** START OF Records provided **
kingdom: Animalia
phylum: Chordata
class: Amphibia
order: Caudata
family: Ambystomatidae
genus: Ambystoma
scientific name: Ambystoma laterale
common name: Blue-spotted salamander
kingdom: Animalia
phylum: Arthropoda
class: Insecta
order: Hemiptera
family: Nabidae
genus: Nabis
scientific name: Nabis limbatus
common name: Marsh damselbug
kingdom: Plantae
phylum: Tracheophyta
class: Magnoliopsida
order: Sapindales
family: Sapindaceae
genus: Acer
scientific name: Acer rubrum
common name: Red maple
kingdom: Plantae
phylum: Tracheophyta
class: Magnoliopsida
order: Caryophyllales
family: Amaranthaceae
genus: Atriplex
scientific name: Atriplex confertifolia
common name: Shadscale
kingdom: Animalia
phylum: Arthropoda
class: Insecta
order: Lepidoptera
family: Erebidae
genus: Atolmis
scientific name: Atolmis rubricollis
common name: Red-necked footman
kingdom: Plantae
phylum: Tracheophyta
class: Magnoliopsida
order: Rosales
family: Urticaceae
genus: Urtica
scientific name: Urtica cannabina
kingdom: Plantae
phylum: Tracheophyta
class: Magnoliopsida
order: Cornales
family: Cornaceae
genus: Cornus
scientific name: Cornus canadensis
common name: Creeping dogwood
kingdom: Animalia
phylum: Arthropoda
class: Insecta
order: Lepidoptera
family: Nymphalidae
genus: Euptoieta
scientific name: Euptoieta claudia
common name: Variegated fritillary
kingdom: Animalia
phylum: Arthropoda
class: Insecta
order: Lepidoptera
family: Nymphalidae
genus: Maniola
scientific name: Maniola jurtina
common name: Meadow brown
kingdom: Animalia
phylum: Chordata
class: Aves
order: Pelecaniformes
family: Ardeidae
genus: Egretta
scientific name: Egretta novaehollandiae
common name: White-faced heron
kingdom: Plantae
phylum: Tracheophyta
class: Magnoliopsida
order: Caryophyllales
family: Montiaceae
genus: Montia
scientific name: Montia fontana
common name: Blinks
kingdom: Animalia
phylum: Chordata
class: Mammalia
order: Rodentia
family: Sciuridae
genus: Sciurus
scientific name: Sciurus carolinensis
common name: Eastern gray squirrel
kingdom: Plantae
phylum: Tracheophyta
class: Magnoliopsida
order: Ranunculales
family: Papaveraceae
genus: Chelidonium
** END OF Records provided **
Required task >>
Return every line of the listing above without any change, from the first kingdom line through the final genus line.

Response to the task >>
kingdom: Animalia
phylum: Chordata
class: Amphibia
order: Caudata
family: Ambystomatidae
genus: Ambystoma
scientific name: Ambystoma laterale
common name: Blue-spotted salamander
kingdom: Animalia
phylum: Arthropoda
class: Insecta
order: Hemiptera
family: Nabidae
genus: Nabis
scientific name: Nabis limbatus
common name: Marsh damselbug
kingdom: Plantae
phylum: Tracheophyta
class: Magnoliopsida
order: Sapindales
family: Sapindaceae
genus: Acer
scientific name: Acer rubrum
common name: Red maple
kingdom: Plantae
phylum: Tracheophyta
class: Magnoliopsida
order: Caryophyllales
family: Amaranthaceae
genus: Atriplex
scientific name: Atriplex confertifolia
common name: Shadscale
kingdom: Animalia
phylum: Arthropoda
class: Insecta
order: Lepidoptera
family: Erebidae
genus: Atolmis
scientific name: Atolmis rubricollis
common name: Red-necked footman
kingdom: Plantae
phylum: Tracheophyta
class: Magnoliopsida
order: Rosales
family: Urticaceae
genus: Urtica
scientific name: Urtica cannabina
kingdom: Plantae
phylum: Tracheophyta
class: Magnoliopsida
order: Cornales
family: Cornaceae
genus: Cornus
scientific name: Cornus canadensis
common name: Creeping dogwood
kingdom: Animalia
phylum: Arthropoda
class: Insecta
order: Lepidoptera
family: Nymphalidae
genus: Euptoieta
scientific name: Euptoieta claudia
common name: Variegated fritillary
kingdom: Animalia
phylum: Arthropoda
class: Insecta
order: Lepidoptera
family: Nymphalidae
genus: Maniola
scientific name: Maniola jurtina
common name: Meadow brown
kingdom: Animalia
phylum: Chordata
class: Aves
order: Pelecaniformes
family: Ardeidae
genus: Egretta
scientific name: Egretta novaehollandiae
common name: White-faced heron
kingdom: Plantae
phylum: Tracheophyta
class: Magnoliopsida
order: Caryophyllales
family: Montiaceae
genus: Montia
scientific name: Montia fontana
common name: Blinks
kingdom: Animalia
phylum: Chordata
class: Mammalia
order: Rodentia
family: Sciuridae
genus: Sciurus
scientific name: Sciurus carolinensis
common name: Eastern gray squirrel
kingdom: Plantae
phylum: Tracheophyta
class: Magnoliopsida
order: Ranunculales
family: Papaveraceae
genus: Chelidonium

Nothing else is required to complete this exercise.